SYNOPSIS: The plan is to draft the women of the country into a huge new labour force. As is customary in Islamic countries, the women of Bangladesh have traditionally remained at home while the menfolk went out to work. But now women are being put to work building dams, harvesting rice and jute, and digging canals.
The campaign is being aided by the World Bank and other international agencies. Job Training centres have been set up all over the country to instruct women workers in sewing and knitting, and in making mattresses and jute carpets.

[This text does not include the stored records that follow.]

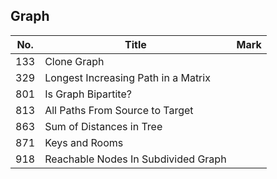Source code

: ## Graph
| No.  | Title                                                       | Mark |
|------|-------------------------------------------------------------|------|
| 133 | Clone Graph                         |      |
| 329 | Longest Increasing Path in a Matrix |      |
| 801 | Is Graph Bipartite?                 |      |
| 813 | All Paths From Source to Target     |      |
| 863 | Sum of Distances in Tree            |      |
| 871 | Keys and Rooms                      |      |
| 918 | Reachable Nodes In Subdivided Graph |      |
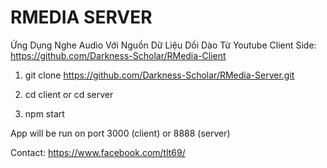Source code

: # RMEDIA SERVER

Ứng Dụng Nghe Audio Với Nguồn Dữ Liệu Dồi Dào Từ Youtube
Client Side: https://github.com/Darkness-Scholar/RMedia-Client

1. git clone https://github.com/Darkness-Scholar/RMedia-Server.git

2. cd client or cd server

3. npm start

App will be run on port 3000 (client) or 8888 (server)

Contact: https://www.facebook.com/tlt69/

With this programme the government of President Ziaur Rahman hopes to double the productive capacity of the country in the next five years.
A women's job training centre spokesman said that women can be expected to take over at least fifty per cent of jobs hitherto done by men.
As well as being one of the poorest countries in the world, Bangladesh is also one of the most densely populated. In its efforts to break out of the poverty cycle the government's two main aims are to limit population growth and to increase production.
The country needs to reduce its dependence on its main exports, jut, and to attain self-sufficiency in food production. So by allotting unskilled and manual work to the female labour force the government aims to release male workers from such jobs.
The idea is that they should be trained in more advanced technical skills, to build up the country's industrial base. Some western observers have hailed the scheme as a courageous attempt to break with social and religious traditions, despite the fact that as yet women have only been allocated to the more menial jobs.